Selected extract Start Marker

Structural Practices for Safe Metro Girder Erection

The collapse of two I-girders during ongoing metro construction at Ramapuram, Chennai, on June 13, 2025, has drawn attention to the structural practices governing temporary support systems used during girder erection. The girders, placed a week earlier as part of Corridor 4 of the Chennai Metro Phase II project, fell from temporary A-frame supports onto Mount Poonamallee Road, leading to the death of a motorcyclist. This incident prompted the metro authority to initiate an immediate review of all staging and support systems under execution in the corridor.

Metro viaduct construction involves handling large prefabricated elements in confined urban spaces with active traffic movement and limited working hours. In this context, temporary arrangements like A-frames, bearings, and braces act as the only support until permanent fixations are cast. However, while detailed procedures exist for permanent works, temporary systems are often treated as secondary—resulting in inconsistent standards, insufficient verification, and higher risk of failure.

This featured article presents key structural engineering and construction practices that must be adopted for safe I-girder erection. It identifies observed failure patterns from the Ramapuram incident and similar events, and recommends procedural safeguards to improve reliability during this pivotal phase of metro construction.

Collapse Event and Technical Observations

The two I-girders that collapsed near L&T’s head office were part of a viaduct segment between Porur and Alwarpet on Corridor 4. Each girder, weighing approximately 50–100 tonnes, had been installed on A-frame supports a week earlier. These frames serve as temporary supports until permanent bearings and diaphragms are cast and cured. According to CMRL’s preliminary report, one A-frame slipped or failed, causing both girders to topple and fall to the ground.

CMRL confirmed that diaphragm casting had not yet taken place, which means the girders were in an unsecured intermediate state. Debris clearance operations and partial traffic restoration followed, but structural investigation teams were mobilized to assess design and erection procedures.

Structural Role of I-Girders in Metro Viaducts

I-girders are longitudinal structural members used in the construction of elevated corridors. Their purpose is to span between piers and transfer deck loads to substructures. The typical erection method involves lifting these girders into position using cranes, temporarily supporting them, and then fixing them through bearing placement and diaphragm construction.

In elevated metro corridors, I-girders transfer loads from the deck slab to piers and piers to foundations. During erection, they must remain stable while bearing their own weight, withstanding minor dynamic loads from nearby activity, and awaiting integration into the full superstructure. The period between girder placement and diaphragm casting is a particularly vulnerable phase. Temporary systems like A-frames, bearings, and braces must resist not only dead load but also wind, vibration, and uneven settlements. Even short-term exposure in busy urban corridors can be a source of risk.

I-girders also face torsional forces before diaphragm casting due to cantilevering and lack of composite action with the deck. This requires restraint against both longitudinal translation and transverse rotation. Bracing must counteract these tendencies and reduce deformation until the structure becomes monolithic.

Common Failure Mechanisms in Girder Erection

Several recurring causes have been identified:

• Unstable A-Frame Supports: Inadequate design, faulty fabrication, or poor anchoring leads to support buckling or lateral movement.

Selected extract End Marker
Extracted entries Start Marker

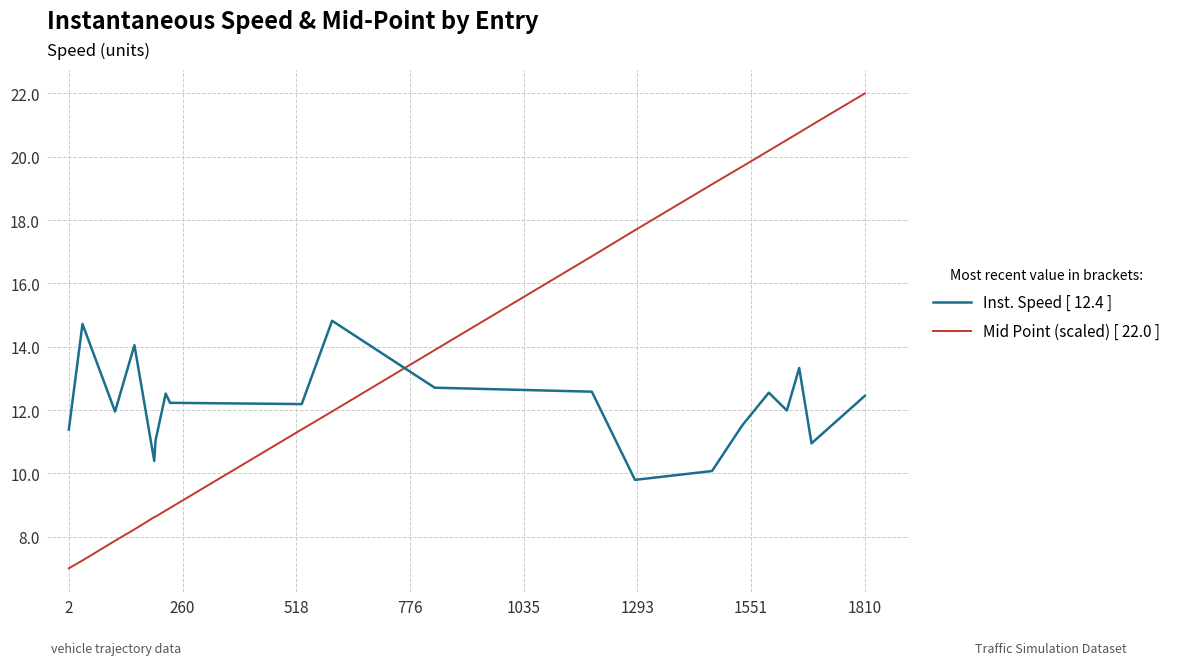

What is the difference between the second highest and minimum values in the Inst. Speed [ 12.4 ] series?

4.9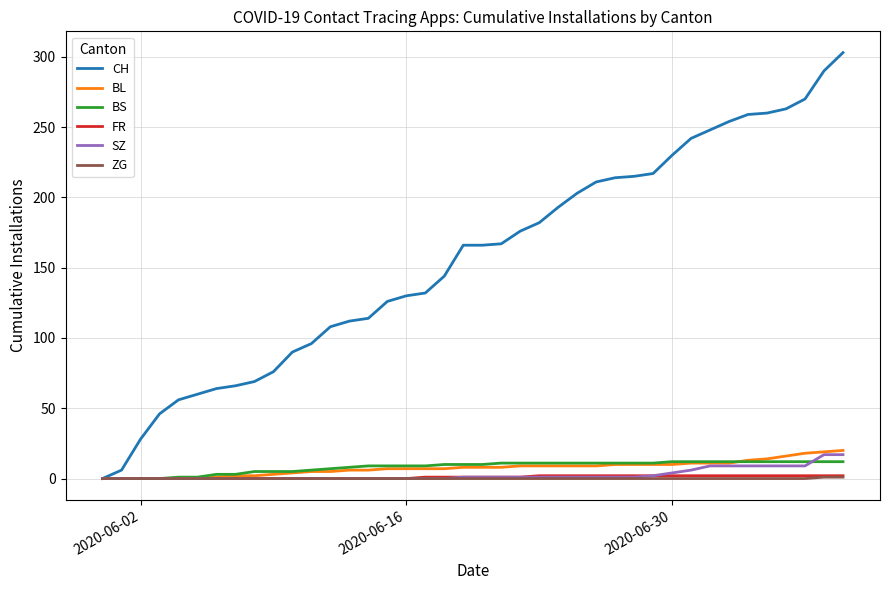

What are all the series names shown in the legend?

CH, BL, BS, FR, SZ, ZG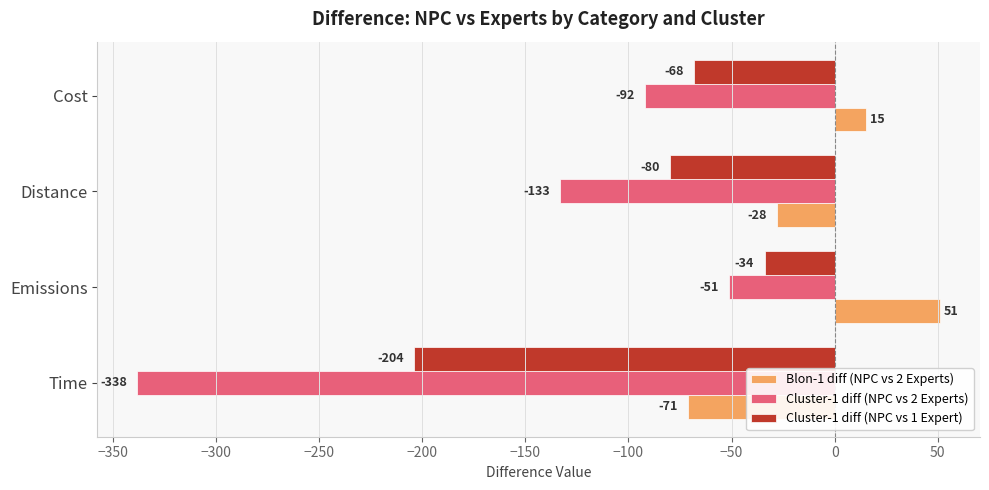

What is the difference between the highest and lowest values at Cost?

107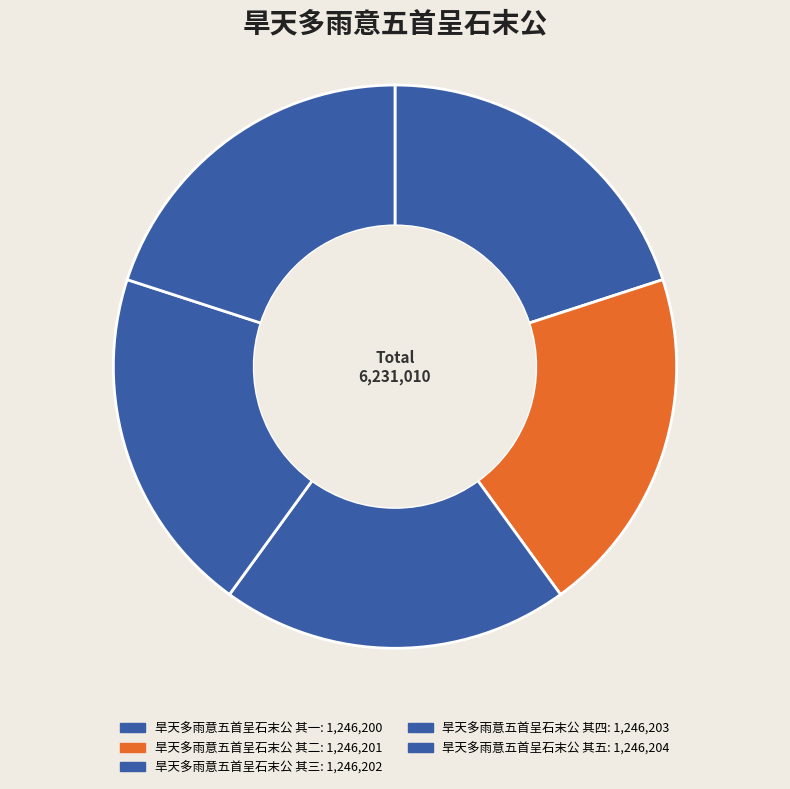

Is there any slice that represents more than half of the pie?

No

Extracted entries End Marker

■ Exercise set
1: Condense the paragraph of the girder erection article that begins "In elevated metro corridors" into a bulleted list that keeps its main facts.
2: From the girder erection article, reproduce verbatim the passage beginning at the words "I-girders are longitudinal" and ending after the words "and diaphragm construction.".

■ Outputs by task
1:
- I-girders in elevated metro corridors carry loads from the deck slab to the piers, and the piers carry them to the foundations.
- During erection, the girders must stay stable under their own weight, withstand minor dynamic loads from nearby activity, and wait to be integrated into the full superstructure.
- The period between girder placement and diaphragm casting is especially vulnerable.
- Temporary A-frames, bearings, and braces must resist dead load, wind, vibration, and uneven settlements.
- Even short-term exposure in busy urban corridors can be a source of risk.

2:
I-girders are longitudinal structural members used in the construction of elevated corridors. Their purpose is to span between piers and transfer deck loads to substructures. The typical erection method involves lifting these girders into position using cranes, temporarily supporting them, and then fixing them through bearing placement and diaphragm construction.